Explore the material -
A: Translate this sentence from the discussion of Nazism and antisemitism below into Spanish: "Yes, that is true, insofar as modern antisemitism was fairly widespread through Europe, but that doesn't entail a continuity with every incident of antisemitism everywhere."
B: Carry on the discussion of Nazism and antisemitism below, picking up after its final sentence.

-------- Excerpt to read --------

They actually kind of did. I'd recommend brushing up on history, because anti-Jewish vitriol was really clear and present. It doesn't minimize anything else in the war - the death toll was astronomical, there was wholesale slaughter of other groups, and let's not even get started on what happened in East Asia - but a special, horrible corner being reserved for Jew killing was definitely a thing.
Understanding history and specific racial bias isn't Oppression Olympics.

(Anonymous) 2015-01-01 07:30 am (UTC)(link)
The existence of anti-jewish vitriol does not in and of itself prove that the Nazis had a unique hatred for the Jews

I tend to think they actually did but in a way that was more in line with their general policies and ideologies toward everyone and less in line with the hatred that all non-Jewish people have always had for Jews according to this thread

(Anonymous) 2015-01-01 11:29 am (UTC)(link)
Nazi writings and behavior pertaining the Jews prove that they had a unique hatred for them.

but either way,you can't disconnect Nazism from nearly 2000 years of Jew-hating. It was an ideology that was worse than others, yes, and more capable and concentrated than others, but it didn't come out of nowhere.
Part of the reason it succeeded was because of rampant hatred for the Jews, they just legitimized it. You can't say that "oh, most of Europe really hated Jews but Nazism had nothing to do with that".
But if you really want to learn, I recommend reading actual books on the subject rather than trusting a silly thread in f!s.

(Anonymous) 2015-01-01 06:50 pm (UTC)(link)
but either way,you can't disconnect Nazism from nearly 2000 years of Jew-hating.

I can and do disconnect it. This is precisely what I think: that modern 19th and 20th century antisemitism was a distinct thing and not simply the culmination of a tradition or the result of something intrinsic to Christian European society.

It was an ideology that was worse than others, yes, and more capable and concentrated than others, but it didn't come out of nowhere.

Yes, that is true, insofar as modern antisemitism was fairly widespread through Europe, but that doesn't entail a continuity with every incident of antisemitism everywhere.

Part of the reason it succeeded was because of rampant hatred for the Jews, they just legitimized it. You can't say that "oh, most of Europe really hated Jews but Nazism had nothing to do with that".

Again, yes and no. It is true that there were many places in Europe that were fundamentally antisemitic, and that this helped the Nazis, but it's equally true that there were places that weren't. See for reference Italy, Denmark, and Bulgaria, none of which gave up many Jews at all to the Nazis. And I think that's kind of a problem for an argument that wants to talk about a general and continuous European antisemitism.

-------- Dataset content --------

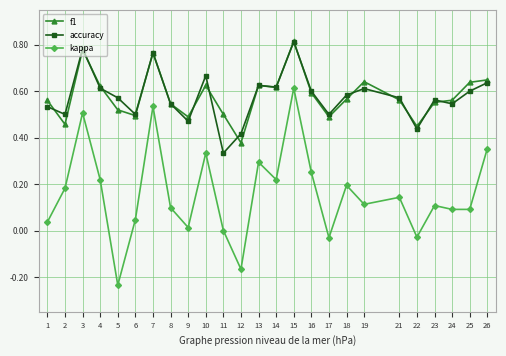

At which category does kappa reach its first local peak?

3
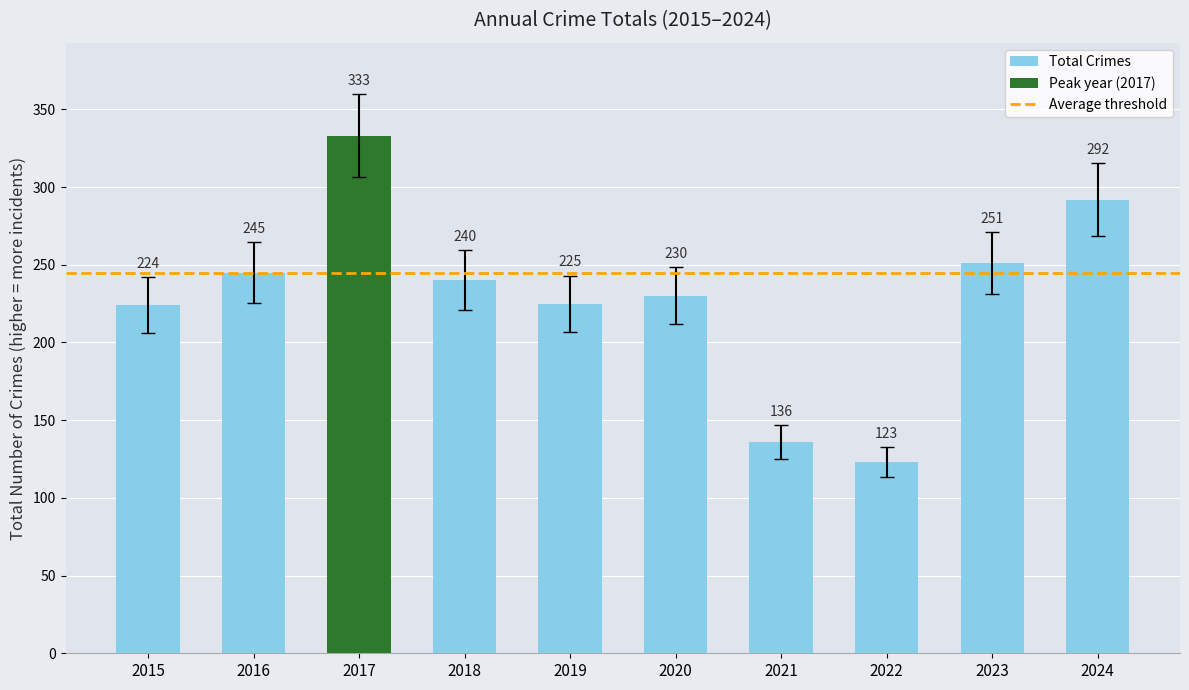

What is the value of the 9th bar from the left?

251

--------

Solved tasks -
A: Sí, eso es cierto, en la medida en que el antisemitismo moderno estaba bastante extendido por Europa, pero eso no implica una continuidad con cada incidente de antisemitismo en todas partes.

B:
More broadly, I would contend, again, that the fact that there was antisemitism in Europe dies not imply that all antisemitism is part of precisely the same body and all of a kind.

But if you really want to learn, I recommend reading actual books on the subject rather than trusting a silly thread in f!s. 

I have, in fact, read actual books on the matter as well as taken classes on it (if you'd like to insult my sources instead of me, I'm mostly following Hilberg and Arendt). But I am sure you are right & there's just no way someone could disagree with you without being ignorant or villainous.
diet_poison: (Default)

[personal profile] diet_poison 2015-01-02 03:21 am (UTC)(link)
This is a better way of putting what I was trying to say. Thank you.

(Re-reading my comment it feels kinda dumb because of course they hated the Jews especially; their whole platform was "kill the Jews because all of our economic problems are their fault!". I was more trying to point out that this doesn't erase the hate they also had for other groups and which also resulted in horrific deaths. All deaths in the Holocaust are equally tragic, even if all groups weren't targeted with equal intensity.)
diet_poison: (Default)

[personal profile] diet_poison 2015-01-02 03:26 am (UTC)(link)
I think the way I worded that comment was really dumb and I apologize for that. They did definitely hate Jews more than other groups.

because anti-Jewish vitriol was really clear and present. It doesn't minimize anything else in the war - the death toll was astronomical

This is why I wanted to see that other conversation - because I don't really know what was going on, but given how people can get about topics like this, it kinda sounded like it was arguing over whether the deaths of other targeted people were as important, because why else would you be arguing about who the Nazis hated most? The Jews were the biggest victims numerically, but no individual's death was more tragic than any other's (after adjusting for things like how torturous is was).

...now I feel kind of icky for taking a mathematical approach to historical death by torture

(Anonymous) 2015-01-02 05:51 am (UTC)(link)
Thank you for this comment. Tbh when I saw your other one I was like "seriously??", because you're normally pretty level-headed, even though I don't always agree with you.

WWII was a horrible, horrible war, and millions of people died in horrible ways. I believe it's important to talk about all of them (as much as that's possible), and it's important to understand the stories and remember individuals. At the same time, too often conversations about the Jewish side are derailed by people going "yeah well other people died too!", as if that in some way makes anything better. It's just a derailment tactic.
diet_poison: (Default)

[personal profile] diet_poison 2015-01-02 11:02 pm (UTC)(link)
At the same time, too often conversations about the Jewish side are derailed by people going "yeah well other people died too!", as if that in some way makes anything better. It's just a derailment tactic.

Yeah, I can see how this would be SUPER frustrating.

I guess without the context of the other convo we'll never know for sure. But thanks for pointing this out - it's an important part of the overall picture.

(Anonymous) 2015-01-01 10:04 pm (UTC)(link)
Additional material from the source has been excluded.